Palestrina – Italy

Palestrina, or ancient Praeneste, is situated about 23 miles to the east of Rome on a spur of Mount Prenestini in the Apennine Mountains.  It may go back as far as the 8th Century BC.  It appears that it was part of the Latin League – a collection of about 30 villages and cities near Rome who organized for mutual defense.  It eventually left the Latin League and by 499 BC was drawing closer ties to Rome itself.  

This changed however in 390 BC, after Rome suffered some setbacks in its wars against Gaul.  Switching alliances, Praeneste, found itself on the losing side of the Latin Wars against Rome.  As a result, the city-state lost much of its territory to Rome and eventually was subjugated. 

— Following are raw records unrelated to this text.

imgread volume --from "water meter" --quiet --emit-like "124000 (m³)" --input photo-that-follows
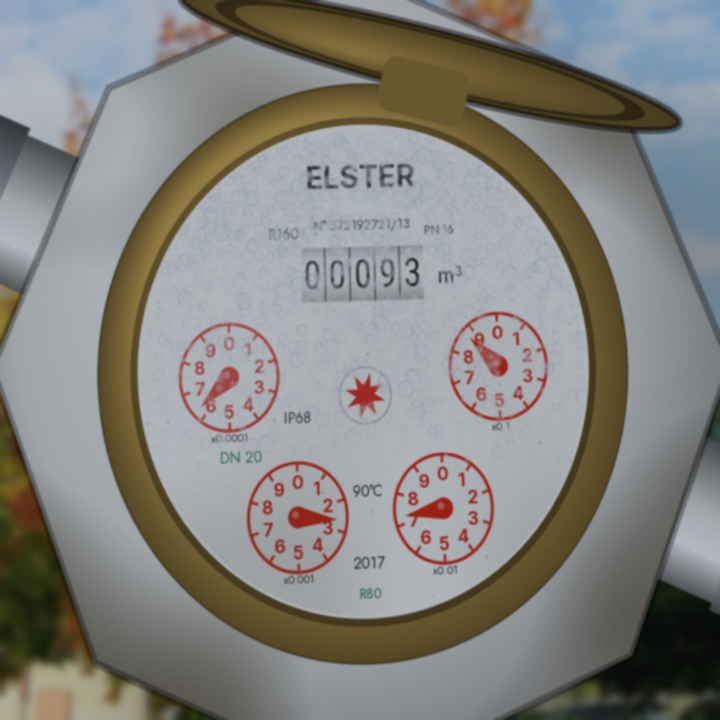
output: 93.8726 (m³)
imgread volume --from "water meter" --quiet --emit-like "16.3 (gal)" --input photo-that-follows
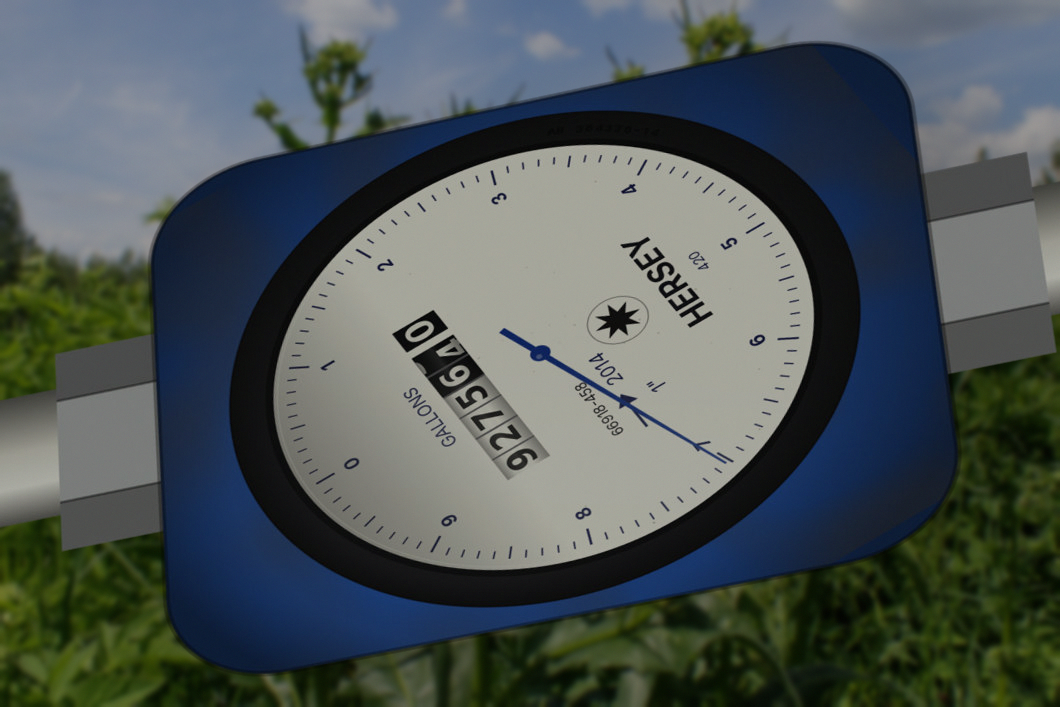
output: 9275637.0 (gal)
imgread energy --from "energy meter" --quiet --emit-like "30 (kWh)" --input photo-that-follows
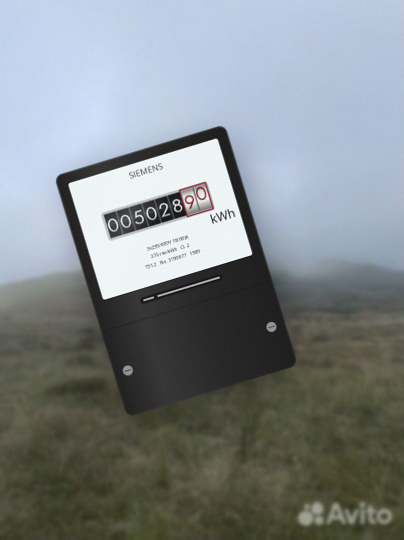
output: 5028.90 (kWh)
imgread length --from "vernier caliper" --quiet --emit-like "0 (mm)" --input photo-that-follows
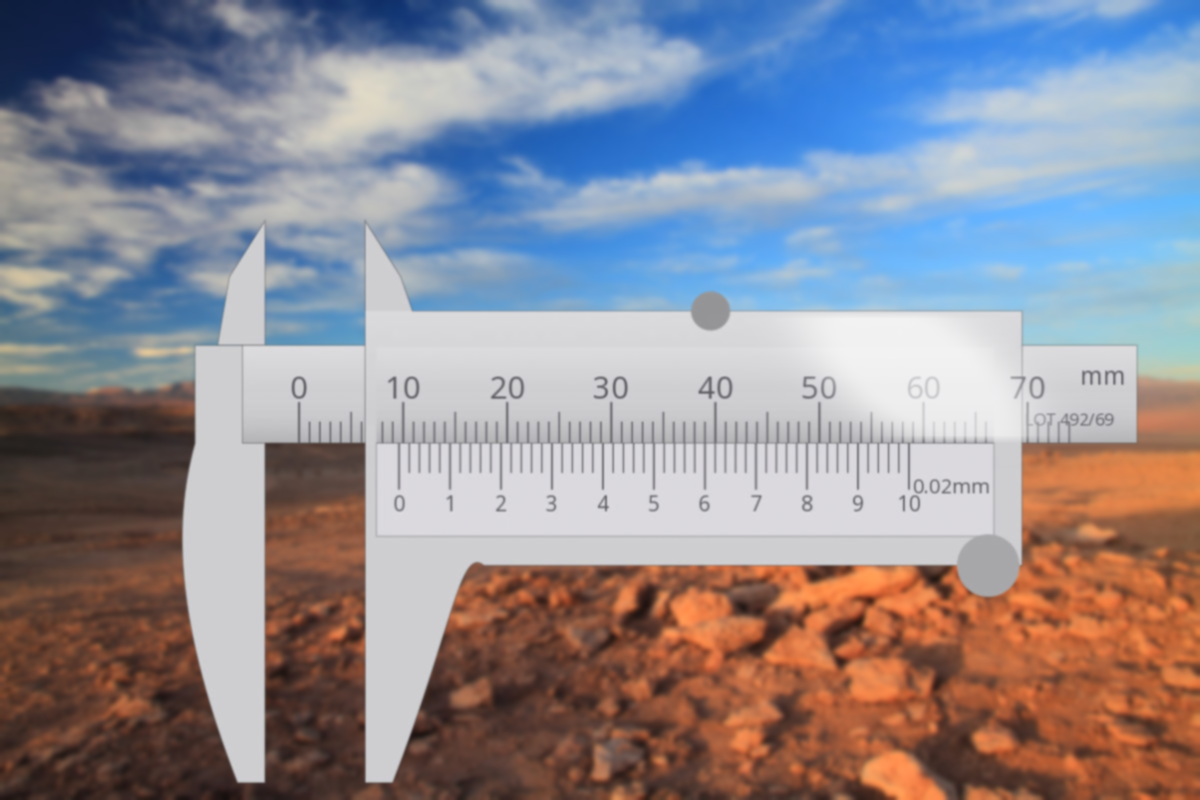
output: 9.6 (mm)
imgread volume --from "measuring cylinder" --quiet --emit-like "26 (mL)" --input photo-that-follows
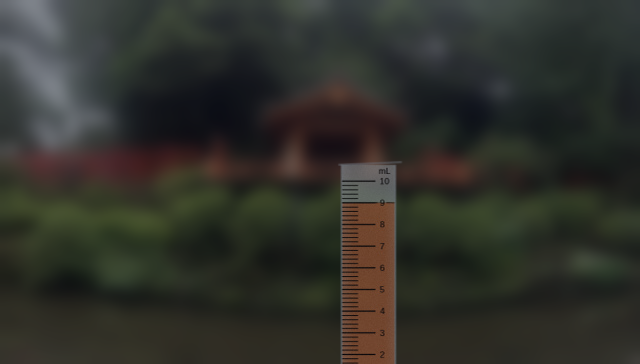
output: 9 (mL)
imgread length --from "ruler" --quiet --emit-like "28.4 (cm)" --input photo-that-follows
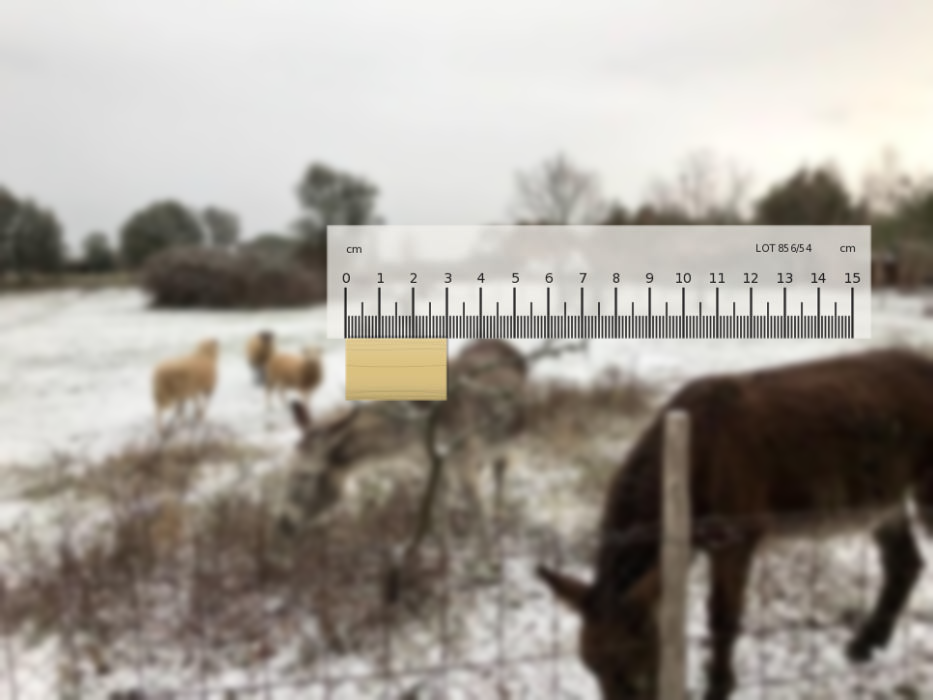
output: 3 (cm)
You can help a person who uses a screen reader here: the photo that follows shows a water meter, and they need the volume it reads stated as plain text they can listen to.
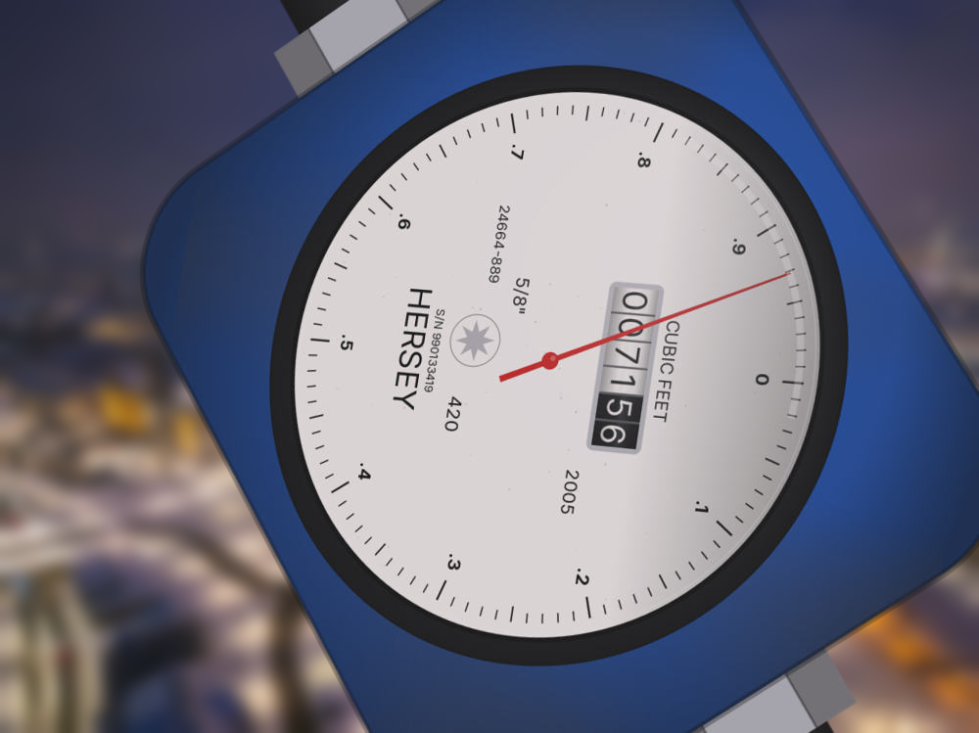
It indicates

During the Social War, Praeneste made further concessions to Rome in order to shore up its alliance.  Eventually, its citizens were offered Roman citizenship @ 90 BC – this for all intents and purposes, ended her independence.  Its state got only worse when it became a key hot spot during Rome’s Civil War @ 82 BC.  Sulla besieged Gaius Marius the Younger here – and because the town gave the loser quarter, it paid the consequences.  Many were slaughtered.

Scriptural Significance

Palestrina would eventually serve as a key resort spot for Rome’s power and elite.  Emperors Augustus (27 BC – 14 AD) and Tiberius (14 AD – 37 AD) had resorts here – the former being the Emperor at the time of Christ’s birth and the latter at the time of His death, burial, and resurrection.

Due to its proximity to Rome and nearness to some key ports of entry, this became a focal point for the trafficking of slaves.  It has been estimated that as many as 20,000 slaves at a time were brought into Italy via Praeneste.  It is likely that those taken into captivity from the Judean War would have come through here.

The chief engineering marvel of Praeneste was the Temple to Fortuna Primigenia – this was the goddess of fortune or lick in Roman religion (Greek religion as well).  The Temple and its associated Treasury go back as far as the 2nd Century BC.  Expansion to the Temple and town as a whole took place after Sulla’s siege. 

Much of the town had been lost to history and remained buried under until the American Air Force bombed German positions here during the Battle for Anzio.  The bombing revealed the ancient ruins underneath the modern town.